### [REQUEST 1]
From the news excerpt about Bianca's disappearance, list the full names of everyone the excerpt identifies as the speaker of a quotation.

### [PASSAGE PROVIDED]
== Segment start ==

As detectives continue to grill D'Andre about Bianca's mysterious disappearance, other investigators are looking at every aspect of his life.
"They wanted to know about D'Andre. 'Tell us more about D'Andre,'" said Banika Jones, Bianca's mother.
Among those they interview is Bianca's mother Banika Jones.
"They wanted to know about his ex wife, they wanted to know about his girlfriends, they wanted to know about his house where he lived, the woman he lives with," said Banika Jones.
Investigators discover that as well as being an ex-convict, D'Andre is also a notorious ladies' man.
And that Bianca is just one of seven children he'd fathered with seven different women.
"So when you put all of this together, you start to make moral decisions," said D'Andre Lane's defense attorney Terry Johnson.
That's what Terry Johnson claims the police did.
"You will be forgiven. Just let us know where she is so we can put her at peace," the detective says to D'Andre.
"I don't think anyone can come forth and tell you what a horrific father he was," said Johnson.
In fact, D'Andre is said to have always been a good father in many ways, actively involved in raising and caring for all seven of his kids.
"I think if you talk to any of the mothers of his children, none of them had an issue with D'Andre. All of them said he was a great dad," said Terry Johnson.
"He always tried to be there. He made sure I had whatever I wanted," D'Andre Lane Jr.
D'Andre's eldest son D'Andre Junior says his father was there for his other kids too.
"We're his biggest priority. He put us before him," said D'Andre Jr.
And D'Andre's sister Shalice says he was trying to turn his life around, returning to school to study real estate for the sake of his younger kids.
"At that time, he was in college, focused on taking care of his kids," said D'Andre's sister Shalice Ravenell.
But D'Andre is known to have been a strict disciplinarian as a parent.
"He did time-outs," said D'Andre's live-in fiancée Anjali Lyons. "Like, 'Go stand in the corner for like 30 seconds, or come sit down. This is why I did this. Now we're fine.'"
Anjali Lyons, who has a 4-year-old daughter with him, says he'd sometimes give them a smack as well. "Spanking," Lyons said.
And investigators would learn that D'Andre had spanked Bianca the night before she disappeared, paddling her with a home-made padded and taped stick after the 2-year-old wet the bed while D'Andre was trying to potty-train her.
D'Andre admits he paddled Bianca, but denies detectives' suggestions that he harmed her.

== Segment end ==

### [TASK INPUT]
== Segment start ==

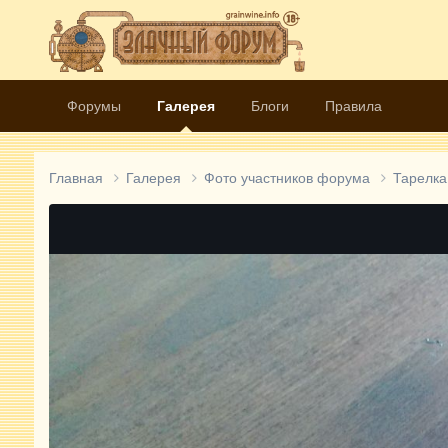
Форумы
Галерея
Блоги
Правила
Главная
Галерея
Фото участников форума
Тарелк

== Segment end ==

### [REQUEST 2]
Edit the listing above by replacing every "Галерея" with "Фотогалерея" and leaving all else the same. Give only its lines of text, without the pictures.

### [EXERCISE RESULT 1]
Banika Jones
Terry Johnson
D'Andre Lane Jr.
Shalice Ravenell
Anjali Lyons

### [EXERCISE RESULT 2]
Форумы
Фотогалерея
Блоги
Правила
Главная
Фотогалерея
Фото участников форума
Тарелк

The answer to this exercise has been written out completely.